Ironically, the hatch door doesn't like to stay open either. Only I never realize this until I'm standing at the back of my car gathering groceries and I back up only to crack my head on the door that is slowly closing down on me. 

A dashboard light I had never seen before appeared last night as I was driving home from the North Pole in -50 weather. It said, "TPMS". According to the car manual it means the tire pressure monitoring system is no longer working. Once the tires warmed up the light went off. I subscribe to the belief system that everything is fine with my car as long as the lights stay off.

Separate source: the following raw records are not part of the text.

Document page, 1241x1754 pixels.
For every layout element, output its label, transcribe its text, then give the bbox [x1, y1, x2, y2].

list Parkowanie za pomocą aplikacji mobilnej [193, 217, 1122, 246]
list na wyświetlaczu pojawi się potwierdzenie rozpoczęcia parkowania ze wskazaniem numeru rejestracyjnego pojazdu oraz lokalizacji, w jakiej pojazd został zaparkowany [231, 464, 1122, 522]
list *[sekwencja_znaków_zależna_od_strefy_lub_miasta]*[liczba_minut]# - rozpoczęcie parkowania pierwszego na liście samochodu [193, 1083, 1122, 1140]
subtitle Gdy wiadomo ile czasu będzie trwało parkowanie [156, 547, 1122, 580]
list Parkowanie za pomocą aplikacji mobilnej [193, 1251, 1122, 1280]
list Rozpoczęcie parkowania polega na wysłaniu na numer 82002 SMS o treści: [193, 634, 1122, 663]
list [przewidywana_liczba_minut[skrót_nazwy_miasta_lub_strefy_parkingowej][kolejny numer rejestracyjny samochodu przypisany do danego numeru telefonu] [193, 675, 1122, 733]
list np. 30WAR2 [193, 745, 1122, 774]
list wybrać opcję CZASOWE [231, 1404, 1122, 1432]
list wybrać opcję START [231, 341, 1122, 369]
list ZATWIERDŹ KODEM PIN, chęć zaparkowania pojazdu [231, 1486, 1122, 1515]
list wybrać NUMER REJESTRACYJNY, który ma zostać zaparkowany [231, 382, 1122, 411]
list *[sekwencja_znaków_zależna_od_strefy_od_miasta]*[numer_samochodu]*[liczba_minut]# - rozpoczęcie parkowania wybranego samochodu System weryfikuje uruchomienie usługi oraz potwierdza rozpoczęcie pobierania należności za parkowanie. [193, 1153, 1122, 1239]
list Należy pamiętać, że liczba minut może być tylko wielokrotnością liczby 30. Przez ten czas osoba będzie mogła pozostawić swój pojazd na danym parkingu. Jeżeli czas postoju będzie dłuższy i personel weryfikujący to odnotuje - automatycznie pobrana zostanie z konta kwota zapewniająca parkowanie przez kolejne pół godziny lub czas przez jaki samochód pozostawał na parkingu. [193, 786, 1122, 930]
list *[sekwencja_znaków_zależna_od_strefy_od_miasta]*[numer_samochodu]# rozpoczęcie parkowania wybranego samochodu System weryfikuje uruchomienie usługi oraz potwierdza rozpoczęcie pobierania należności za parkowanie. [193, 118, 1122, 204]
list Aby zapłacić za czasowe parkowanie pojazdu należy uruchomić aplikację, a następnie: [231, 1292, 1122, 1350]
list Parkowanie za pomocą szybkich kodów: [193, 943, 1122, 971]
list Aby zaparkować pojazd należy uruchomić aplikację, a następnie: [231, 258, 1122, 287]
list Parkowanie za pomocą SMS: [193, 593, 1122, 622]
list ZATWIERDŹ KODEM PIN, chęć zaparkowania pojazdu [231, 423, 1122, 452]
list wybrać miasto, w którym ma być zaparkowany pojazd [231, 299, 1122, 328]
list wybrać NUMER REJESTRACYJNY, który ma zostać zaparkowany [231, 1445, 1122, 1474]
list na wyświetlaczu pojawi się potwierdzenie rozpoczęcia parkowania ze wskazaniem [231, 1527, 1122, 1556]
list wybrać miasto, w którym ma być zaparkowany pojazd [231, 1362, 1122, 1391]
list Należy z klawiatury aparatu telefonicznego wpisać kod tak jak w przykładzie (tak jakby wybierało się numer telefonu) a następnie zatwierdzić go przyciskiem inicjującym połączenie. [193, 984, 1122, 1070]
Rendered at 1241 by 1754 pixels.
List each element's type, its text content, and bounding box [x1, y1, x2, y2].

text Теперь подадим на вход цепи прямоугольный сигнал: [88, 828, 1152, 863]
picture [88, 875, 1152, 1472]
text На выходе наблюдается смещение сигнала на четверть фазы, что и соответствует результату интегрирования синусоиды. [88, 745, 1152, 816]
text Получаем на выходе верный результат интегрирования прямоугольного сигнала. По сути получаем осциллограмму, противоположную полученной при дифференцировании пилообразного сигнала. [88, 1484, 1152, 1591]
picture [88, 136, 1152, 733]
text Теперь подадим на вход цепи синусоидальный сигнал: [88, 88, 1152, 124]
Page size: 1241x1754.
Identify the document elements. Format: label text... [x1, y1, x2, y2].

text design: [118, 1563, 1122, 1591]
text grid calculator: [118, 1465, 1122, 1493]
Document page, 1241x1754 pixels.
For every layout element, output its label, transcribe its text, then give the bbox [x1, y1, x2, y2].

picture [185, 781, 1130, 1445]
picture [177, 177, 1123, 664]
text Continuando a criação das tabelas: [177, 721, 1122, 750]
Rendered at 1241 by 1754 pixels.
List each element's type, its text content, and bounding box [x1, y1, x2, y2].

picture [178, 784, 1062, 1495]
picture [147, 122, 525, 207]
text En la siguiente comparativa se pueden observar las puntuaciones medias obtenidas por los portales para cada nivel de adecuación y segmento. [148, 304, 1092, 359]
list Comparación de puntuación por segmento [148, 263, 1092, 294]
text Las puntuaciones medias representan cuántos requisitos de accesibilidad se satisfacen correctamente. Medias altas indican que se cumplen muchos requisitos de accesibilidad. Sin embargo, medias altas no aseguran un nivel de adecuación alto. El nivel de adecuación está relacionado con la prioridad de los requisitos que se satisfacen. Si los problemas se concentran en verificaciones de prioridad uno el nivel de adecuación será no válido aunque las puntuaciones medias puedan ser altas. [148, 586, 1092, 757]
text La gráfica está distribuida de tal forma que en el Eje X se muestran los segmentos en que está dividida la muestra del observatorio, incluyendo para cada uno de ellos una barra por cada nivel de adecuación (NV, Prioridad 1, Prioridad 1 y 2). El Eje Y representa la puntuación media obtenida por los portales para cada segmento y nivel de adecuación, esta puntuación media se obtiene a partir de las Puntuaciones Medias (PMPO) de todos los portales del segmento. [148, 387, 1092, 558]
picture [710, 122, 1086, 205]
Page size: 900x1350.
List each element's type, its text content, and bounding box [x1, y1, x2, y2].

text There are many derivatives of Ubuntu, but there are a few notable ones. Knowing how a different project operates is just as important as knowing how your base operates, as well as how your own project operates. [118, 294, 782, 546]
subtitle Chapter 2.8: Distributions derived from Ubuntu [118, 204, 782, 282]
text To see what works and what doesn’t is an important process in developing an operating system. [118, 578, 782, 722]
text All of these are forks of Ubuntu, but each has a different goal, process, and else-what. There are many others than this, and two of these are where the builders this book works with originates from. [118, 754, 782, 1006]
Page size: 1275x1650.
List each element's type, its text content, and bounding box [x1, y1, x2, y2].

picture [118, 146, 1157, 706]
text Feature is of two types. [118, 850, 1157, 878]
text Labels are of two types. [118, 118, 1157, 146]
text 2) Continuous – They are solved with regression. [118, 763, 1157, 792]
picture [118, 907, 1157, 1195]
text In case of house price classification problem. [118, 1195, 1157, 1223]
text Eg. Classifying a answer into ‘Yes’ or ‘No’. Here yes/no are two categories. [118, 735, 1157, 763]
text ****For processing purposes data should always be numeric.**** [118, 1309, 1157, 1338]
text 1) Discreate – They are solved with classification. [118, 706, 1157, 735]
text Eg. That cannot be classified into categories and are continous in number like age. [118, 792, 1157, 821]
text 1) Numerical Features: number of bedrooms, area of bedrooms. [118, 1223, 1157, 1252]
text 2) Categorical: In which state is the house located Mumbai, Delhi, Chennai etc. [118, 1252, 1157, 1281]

Just like the time I rented a talking car in France. Yes, the car talked. In French. Despite having studied French for five years, I can only speak English with a French accent. I had no idea what the car was saying. I figured out that as long as the car didn't talk, everything was okay. I've transferred that philosophy to all car dealings in Alaska. So far it's working out.

I made the mistake the other night of thinking I could carry my luggage from the garage to my 2nd floor apartment without gloves. I couldn't. I hadn't even stepped out of the garage before I had to drop my bags, close the door and pull on my gloves. (The garage is heated to 59 degrees. A veritable sauna compared to -44!) At these negative temperatures It's not just your skin that starts to hurt when exposed to these temperatures. Soft tissue and bones ache to the point you feel as if you're being burned. Ironic considering a nice fire is what you're dreaming for at that moment.

And who knew that -40F is the same as -40C?  How is that possible?

Don't worry, no bears were harmed in the taking of these pictures.

Ice fog has been a frequent visitor as well here in the Tanana valley. Ice fog is particularly thick and visibility is reduced to zero. Between frozen square tires and zero visibility, it's astounding any of us get anywhere around town.

It has been so cold my front door locks freeze. I thaw them in the morning with my hair dryer so I can leave the apartment. I often don't lock my door when leaving because a) I can't. The locks won't turn and b) I'm scared I won't be able to get back in when I come home. One particularly cold night I wasn't sure I was going to be able to get inside my apartment. In a moment of pure panic over the possibility of being stuck outside, I rammed my shoulder into the door and it opened.

The cold can't keep us down though! Today I helped friends celebrate a baby shower over mimosa brunch. It was so cold that when I picked up the helium balloon decorations at the store, the balloons shriveled up as soon as I walked outside. As I saw them shrinking before my eyes I ran for the car yelling, "no, no, no!" As soon as they were enclosed in the warm car the balloons perked right back up.

Typically this time of year you can watch people snow machine on the Chena River while enjoying your mimosa brunch. Not today! If the snow machines were there I couldn't see them through the ice fog.This picture was taken after the fog lifted a bit.

In this cold I have no choice but to go to Crossfit. It's the only time I am truly warm!
 I love Crossfilt.  : )

The upside to all this cold is that the days are finally noticeably longer. Sunset is at 4:20 and it's not dark until 5:00. Spring is on its way!

Despite the cold, the scenery continues to be amazing. 

Ice sculpture at UAF

Meanwhile I'm popping Vitamin D like it's candy and using my Happy Light.

And the cats? Let's just say they are taking winter hibernation seriously.